The DSA requires VLOPs to implement risk mitigation measures for systemic risks from synthetic content. Hash-bound provenance checking at upload provides a systematic risk mitigation measure: the platform can identify AI-generated content even after metadata stripping, enabling appropriate labelling and content policy enforcement.

Online Safety Act

The UK Online Safety Act requires regulated services to implement measures to protect users from illegal and harmful content, which includes non-consensual intimate imagery created by AI systems. Hash-bound provenance provides a detection mechanism: the registry records that content was AI-generated at creation, enabling platforms to identify and act on AI-generated harmful content even when it has been processed to remove conventional watermarks or metadata.

11. Limitations and Threat Model

No content provenance system provides complete protection against determined adversaries. Understanding the threat model is essential for appropriate deployment.

Content Recreation

An adversary who recreates AI-generated content from scratch, for example by taking a screenshot of displayed content and then manipulating it substantially, produces content with a different hash that will not match any registry entry. Hash-bound provenance is not robust to content recreation; it is robust to the distribution transformations that routinely occur in legitimate content sharing workflows.

Unsigned AI Systems

AI systems that do not integrate with the AffixIO proof generator, or any content provenance system, will produce content with no provenance record. Missing provenance is not evidence of absence of AI generation; it may indicate a non-compliant or non-integrated generation system. Regulatory enforcement action against platforms for hosting AI-generated content without provenance records must account for the possibility that the content was generated by a system outside the provenance ecosystem.

Key Compromise

The security of the provenance proof depends on the integrity of the generator identity commitment.

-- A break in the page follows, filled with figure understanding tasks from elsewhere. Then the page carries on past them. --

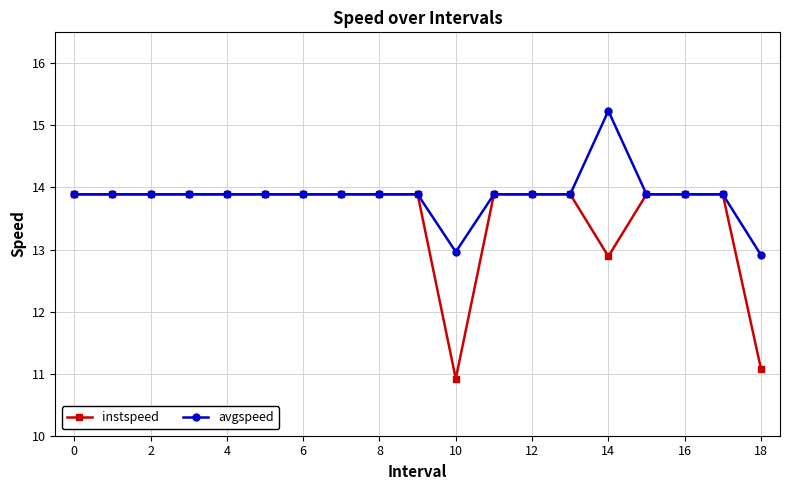

At how many categories does at least one series exceed 12?

19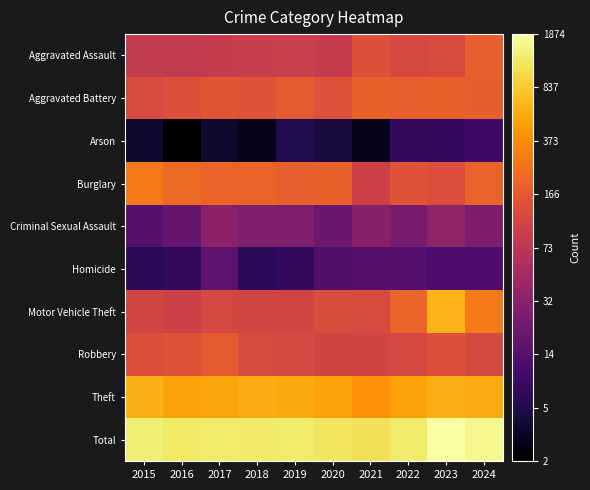

Reading right to left, list all the values displayed in this chart.

Aggravated Assault: 2024=5.2	2023=4.8	2022=4.8	2021=5.0	2020=4.5	2019=4.6	2018=4.5	2017=4.5	2016=4.4	2015=4.5
Aggravated Battery: 2024=5.2	2023=5.3	2022=5.2	2021=5.3	2020=5.0	2019=5.1	2018=5.0	2017=5.1	2016=4.9	2015=4.8
Arson: 2024=2.4	2023=2.2	2022=2.2	2021=1.4	2020=1.8	2019=1.9	2018=1.4	2017=1.6	2016=1.1	2015=1.6
Burglary: 2024=5.3	2023=4.9	2022=5.0	2021=4.6	2020=5.3	2019=5.2	2018=5.3	2017=5.3	2016=5.4	2015=5.6
Criminal Sexual Assault: 2024=3.3	2023=3.6	2022=3.3	2021=3.5	2020=3.0	2019=3.4	2018=3.4	2017=3.6	2016=2.9	2015=2.7
Homicide: 2024=2.6	2023=2.6	2022=2.7	2021=2.7	2020=2.6	2019=2.2	2018=2.1	2017=2.8	2016=2.2	2015=2.1
Motor Vehicle Theft: 2024=5.6	2023=6.5	2022=5.3	2021=4.9	2020=4.9	2019=4.7	2018=4.7	2017=4.8	2016=4.6	2015=4.7
Robbery: 2024=4.8	2023=5.0	2022=4.8	2021=4.7	2020=4.7	2019=4.8	2018=4.8	2017=5.1	2016=5.0	2015=4.9
Theft: 2024=6.3	2023=6.4	2022=6.2	2021=6.0	2020=6.2	2019=6.3	2018=6.3	2017=6.2	2016=6.2	2015=6.4
Total: 2024=7.4	2023=7.5	2022=7.2	2021=7.0	2020=7.1	2019=7.2	2018=7.2	2017=7.2	2016=7.1	2015=7.2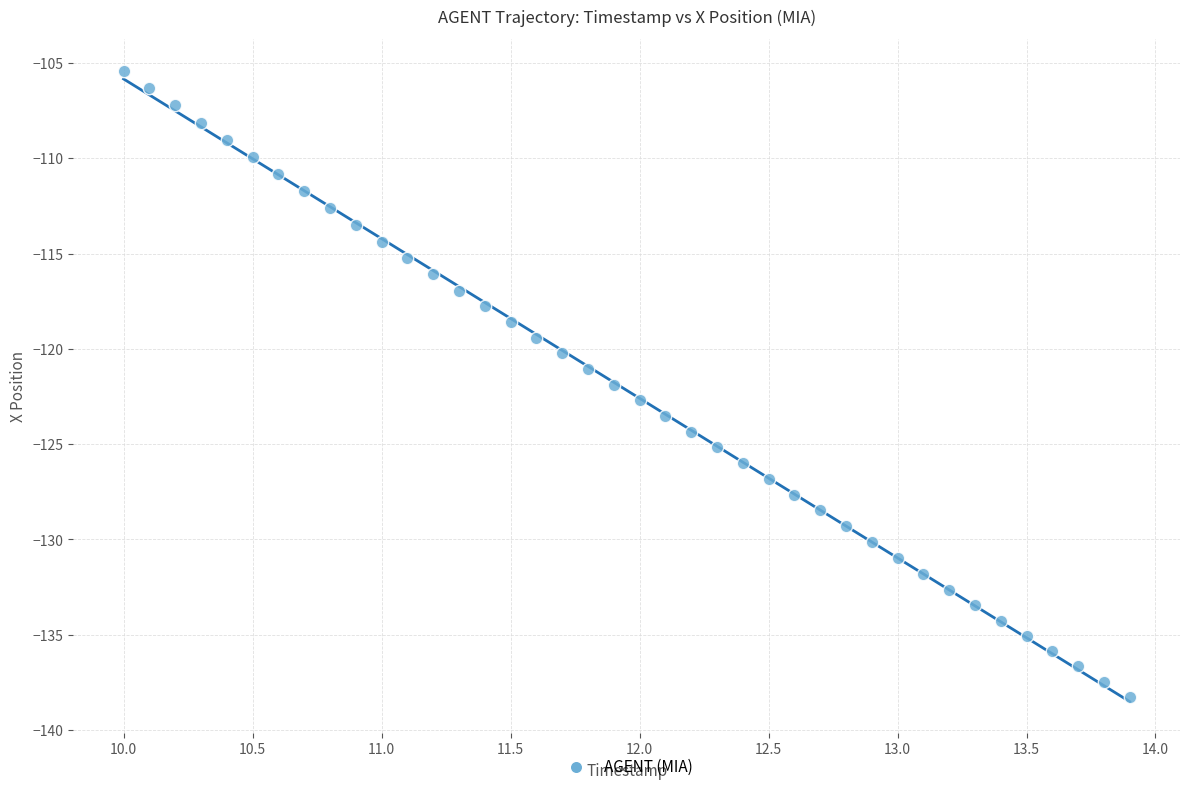

What is the range of Y values (max minus min)?

32.9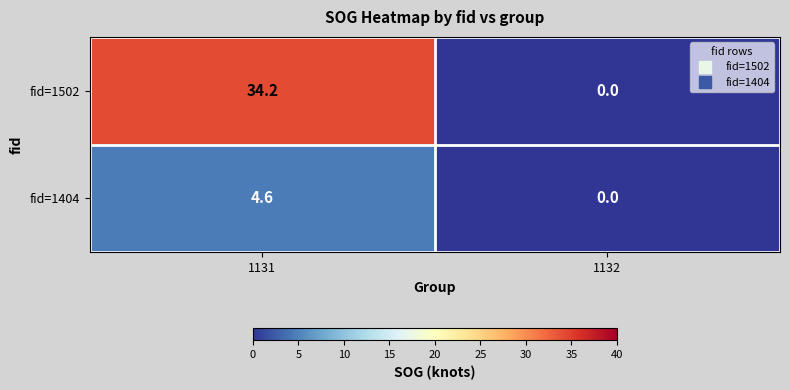

Reading left to right, extract all data points from this chart.

fid=1502: 34.2	0.0
fid=1404: 4.6	0.0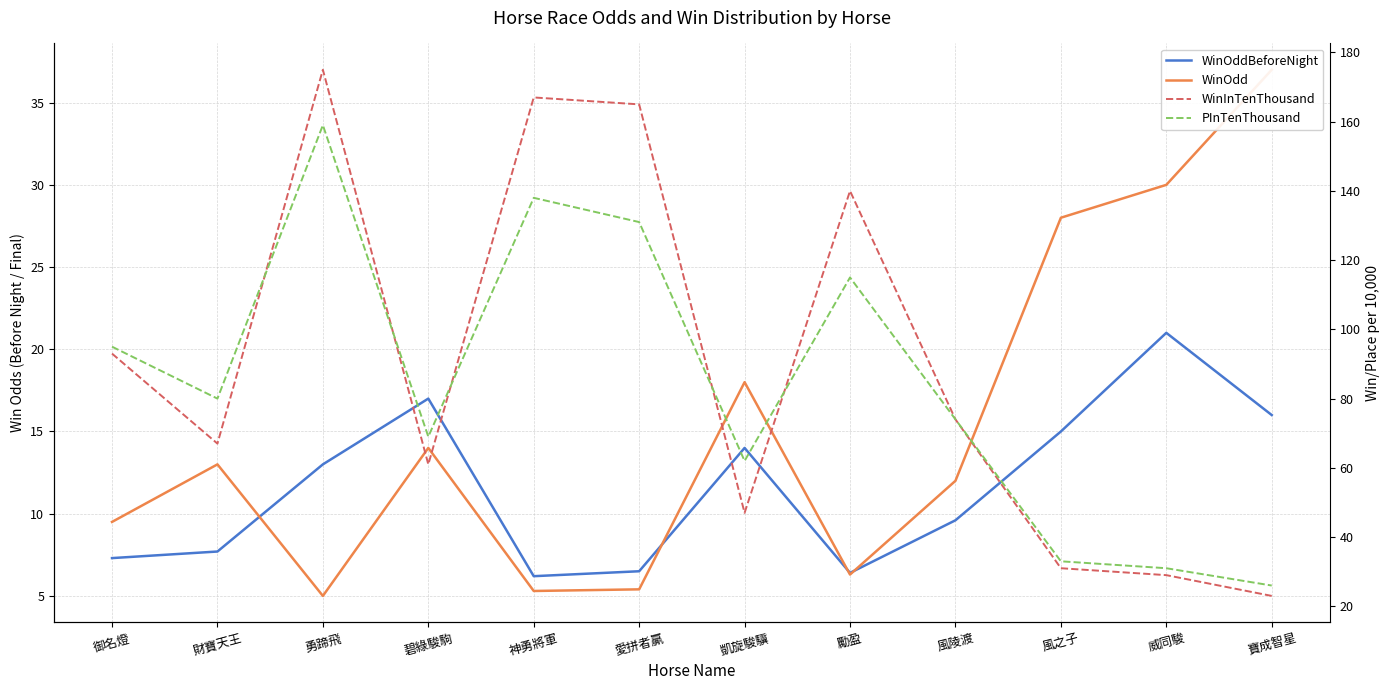

At which label does WinOdd reach its peak?

寶成智星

If the signing key used by the AI system's proof generator is compromised, an adversary could generate false provenance records. AffixIO mitigates this through HSM-held generation keys, key rotation policies, and a key transparency ledger that records all active generation keys, enabling detection of unauthorised key additions.

12. Conclusions

C2PA represents a meaningful advance in synthetic content provenance infrastructure, and AffixIO's architecture is designed to complement and extend C2PA rather than replace it. The fundamental limitation of metadata-bound credentials is architectural: solving it requires binding provenance to content rather than to metadata. Hash-bound ZK provenance proofs stored in a content registry provide exactly this property.

As EU AI Act Article 50 becomes enforceable in August 2026, content generation platforms, social media platforms, and content management systems all face the practical question of how to satisfy a synthetic content labelling obligation that survives the distribution transformations that routinely occur in content workflows. AffixIO's content provenance architecture provides a technically robust answer: provenance that is cryptographically bound to the content itself, verifiable by any party with access to the registry, privacy-respecting through ZK selective disclosure of generator identity, and complementary to existing C2PA and watermarking deployments.